**STORED DATA**

* * *

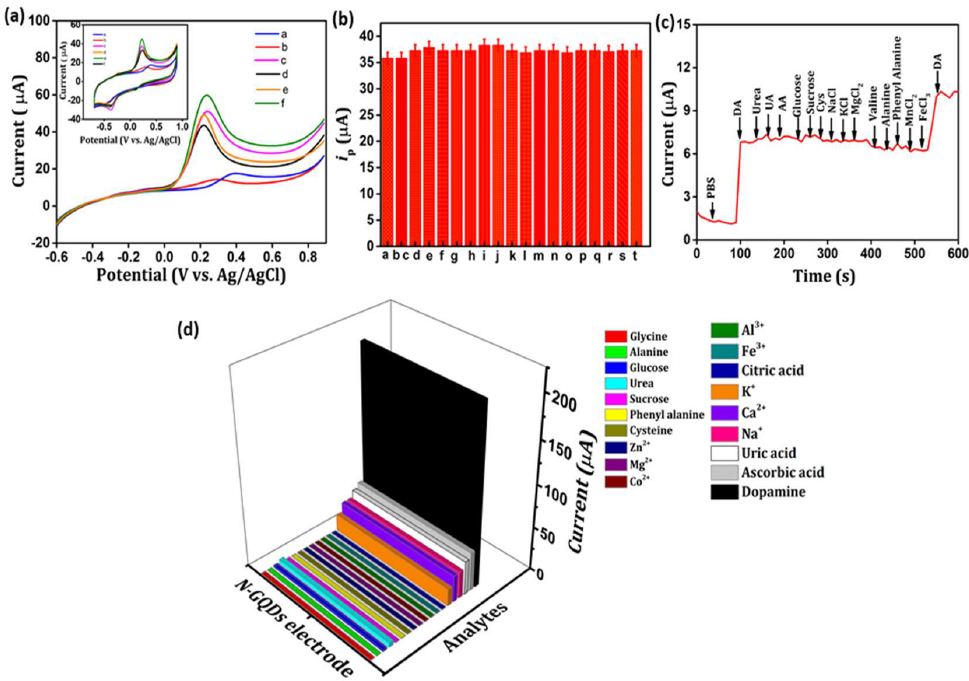
Figure 5. ( a ) LSV of 1 mM AA (trace a), 1 mM UA (trace b), 0.01 mM DA (trace c), DA in the presence of AA (100 fold, trace d), UA (100 fold, trace e), and mixtures of other interfering bioactive molecules and ions (trace f). The inset of ( a ) is the corresponding CV responses. ( b ) The measured I pa at a scan rate of 100 mv/s in 0.01 mM DA with the different interferences. ( c ) Selectivity testing using amperometric detection of 0.05 mM dopamine with interfering molecules. ( d ) A plot of different analytes vs. current I pa (CV response).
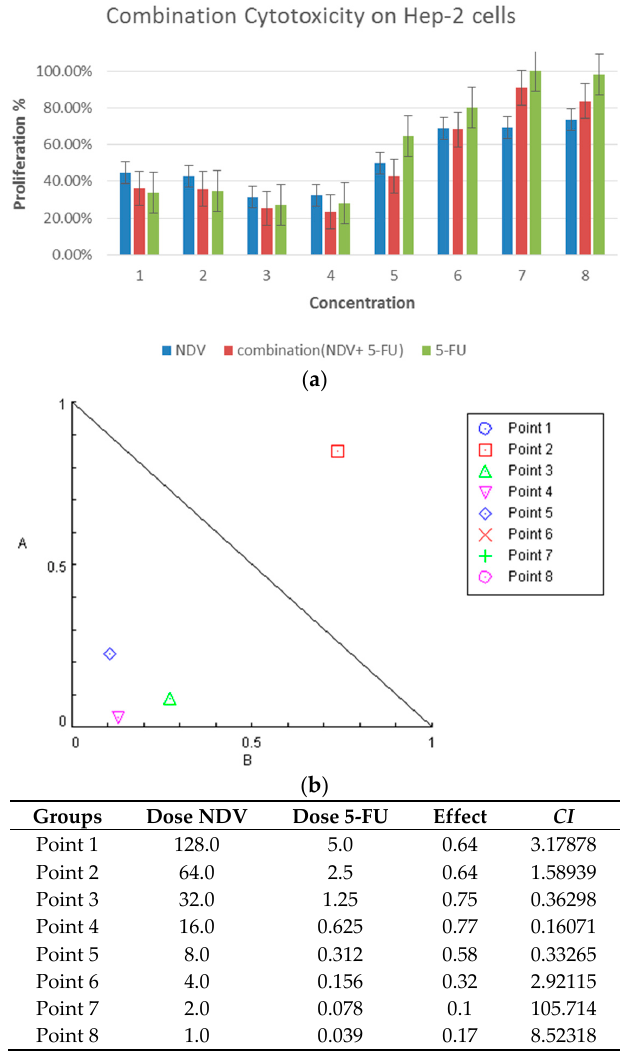
Figure 1. Cytotoxicity of the combination on Hep-2 laryngeal carcinoma cells. ( a ) Cytotoxic effect of 5-FU, NDV, or both, on Hep-2 cells in vitro . Hep-2 cells were treated with 5-FU (5 µg in two-fold serial dilutions up to 0.039 µg/mL), NDV (128 HUA with two-fold serial dilutions), or a combination of the two treatments. The results for the treated groups are expressed as the cell proliferation rate compared with untreated control cells grown at identical conditions. HUA: hemagglutination unit, which is the smallest virus concentration leading to visible erythrocyte agglutination; ( b ) isobologram analysis showing synergism between NDV and 5-FU as the point of combination is at the lower left of the hypotenuse, indicating the effect is synergistic at a 50% growth inhibition dose for the Hep-2 tumor cell line. In the figure we can see four points that is less than or equal to 1; and ( c ) table showing the combination index data for each dose.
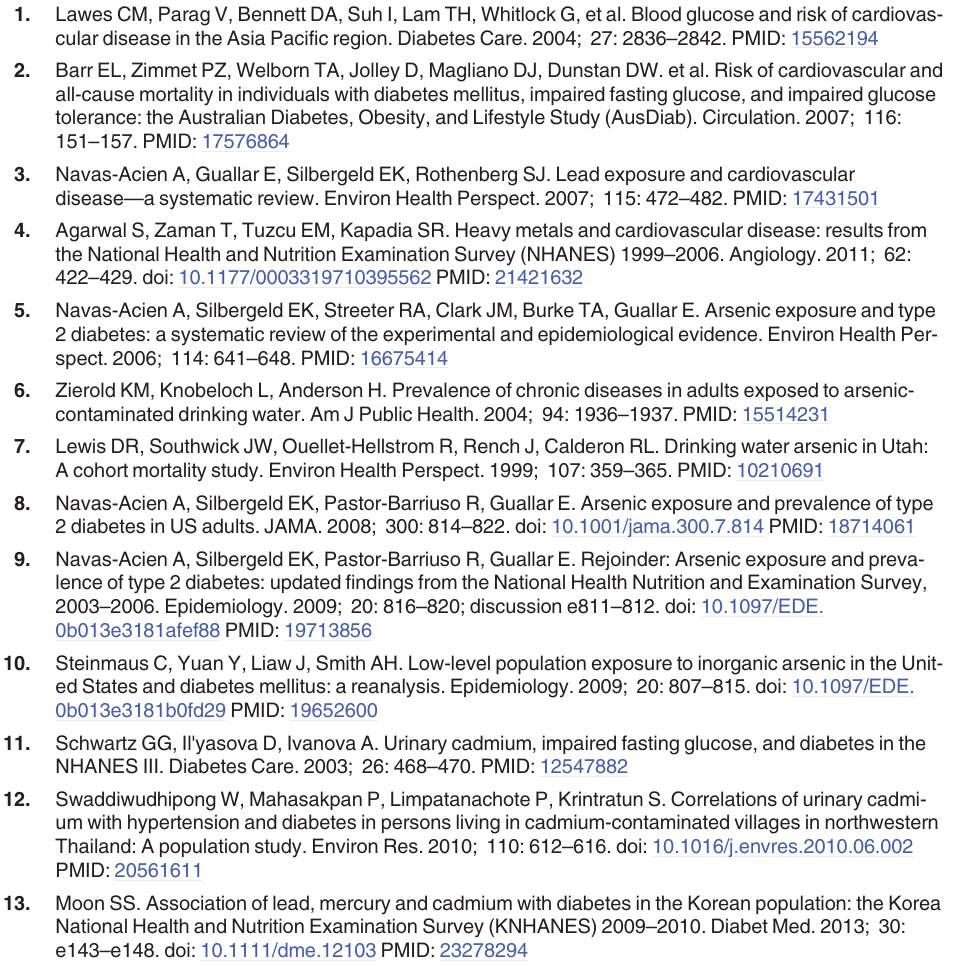
S1 Table. The distributions of urinary metals in the community-dwelling population (n = 2242). S2 Table. Sensitivity analysis for the association between urinary metals (Quartiles) and di- abetes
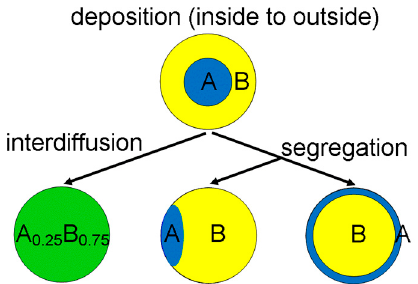
Figure 1. Sketch distinguishing the effects of diffusion and segregation in quantum dots. Colour is used to ascribe the chemical composition where pure A is blue (deposited first), pure B is yellow and an alloy AB is green.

* * *

**REQUIRED WORK**
Output the material word for word, and keep the pictures out.

**SOLUTION TO THIS EXERCISE**
Figure 5. ( a ) LSV of 1 mM AA (trace a), 1 mM UA (trace b), 0.01 mM DA (trace c), DA in the presence of AA (100 fold, trace d), UA (100 fold, trace e), and mixtures of other interfering bioactive molecules and ions (trace f). The inset of ( a ) is the corresponding CV responses. ( b ) The measured I pa at a scan rate of 100 mv/s in 0.01 mM DA with the different interferences. ( c ) Selectivity testing using amperometric detection of 0.05 mM dopamine with interfering molecules. ( d ) A plot of different analytes vs. current I pa (CV response).
Figure 1. Cytotoxicity of the combination on Hep-2 laryngeal carcinoma cells. ( a ) Cytotoxic effect of 5-FU, NDV, or both, on Hep-2 cells in vitro . Hep-2 cells were treated with 5-FU (5 µg in two-fold serial dilutions up to 0.039 µg/mL), NDV (128 HUA with two-fold serial dilutions), or a combination of the two treatments. The results for the treated groups are expressed as the cell proliferation rate compared with untreated control cells grown at identical conditions. HUA: hemagglutination unit, which is the smallest virus concentration leading to visible erythrocyte agglutination; ( b ) isobologram analysis showing synergism between NDV and 5-FU as the point of combination is at the lower left of the hypotenuse, indicating the effect is synergistic at a 50% growth inhibition dose for the Hep-2 tumor cell line. In the figure we can see four points that is less than or equal to 1; and ( c ) table showing the combination index data for each dose.
S1 Table. The distributions of urinary metals in the community-dwelling population (n = 2242). S2 Table. Sensitivity analysis for the association between urinary metals (Quartiles) and di- abetes
Figure 1. Sketch distinguishing the effects of diffusion and segregation in quantum dots. Colour is used to ascribe the chemical composition where pure A is blue (deposited first), pure B is yellow and an alloy AB is green.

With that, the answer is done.